Burlington and Cone gel to form ITG
Home & Textiles Today Staff -- Home Textiles Today, March 22, 2004
International Textile Group (ITG) has been formed by the combination of Burlington Industries with the acquisition this month of Cone Mills by Wilbur L. Ross. The combined companies have revenues of $900 million.
At the same time, Ross announced that Burlington House, Cone Jacquards and Carlisle, the finishing and dyeing subsidiary of Cone, will be merged into ITG's newly formed Home Furnishings Business.
Ross said the company is searching both internally and externally for a president to run the newly formed home furnishings group.
On the corporate level, Joseph Gorga, who had been president and CEO of Burlington, was named president and CEO of ITG. Ross is chairman of ITG. Gary Smith, formerly Cone's executive vice president and chief financial officer, was named chief financial officer of ITG. John Bakane remains CEO of Cone Mills Denim.
ITG also is the majority owner of Nanotex, which operates the specialty chemical business.

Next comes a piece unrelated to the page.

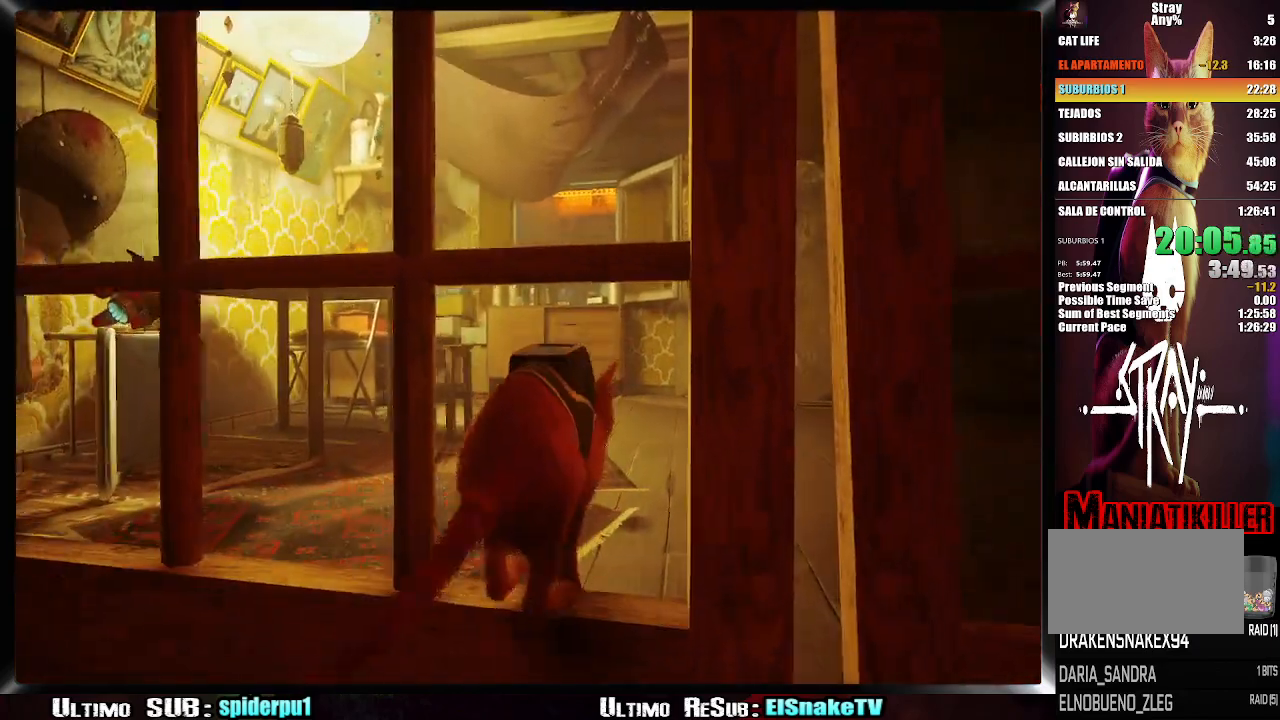
{"buttons": ["R2"], "left_stick": "up", "right_stick": "center", "events": [[33, "left_stick", "up"], [50, "right_stick", "up-right"], [150, "right_stick", "center"]]}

The various divisions will operate from a single headquarters in Greensboro, N.C., "if local authorities provide the requested incentives," Ross said. Currently, the Burlington and Cone units are separate and are occupied under short-term leases.
In a conference call last week, Ross outlined his overall objectives for the company: upgrading the technical and design capabilities of the divisions; increasing the branding awareness of the Burlington and Cone names; lowering production costs and developing a strategy to survive and grow.
For the Home Furnishings Business, Ross sees opportunities in vertical integration. "There are six layers of overhead, our goal is two."
Each of the units in the merged Home Furnishings Bus-iness have specific strengths in jacquards, Ross related, and there are product synergies. Burlington's strength is in windows, top of the bed, contract and mattress fabrics. Cone's strength is in residential upholstery fabrics with looms that go up to 130-inches wide as well as a differentiator — the ability to create repeats as large as a king-sized bed.
At Burlington, said Gorga, "There is a big investment and commitment for the contract business. And we're getting there with a lot of product" to comply with the flammability regs. "We're in a position to invest in people and technology." As for Cone, Gorga added that its strength is in the "high-end, small lots with fashion work in colors and constructions."
As for Carlisle, the division is working on innovative finishes and new dye stuffs, Bakane said. Coming up, he added, is an emphasis on digital printing "on the front end of fabric production."
Discussing the global textiles situation, Ross said, "I hope Bush will look for a temporary respite for textiles as happened for steel. The textile industry is not remotely ready for the lifting of quotas altogether."
Ross also pushed for "a NAFTA-friendly Central American agreement." He is personally visiting China "to talk about what opportunities there are that make some sense and are consistent with our overall objectives."
Ross sees ITG as hitting the billion-dollar mark in revenues soon. Capital, he said, is available for the business and, "We will promote technology throughout our lines." The combined companies today, he pointed out, have debt of $75 million, compared with the $1.5 billion total for the two companies when each filed for bankruptcy.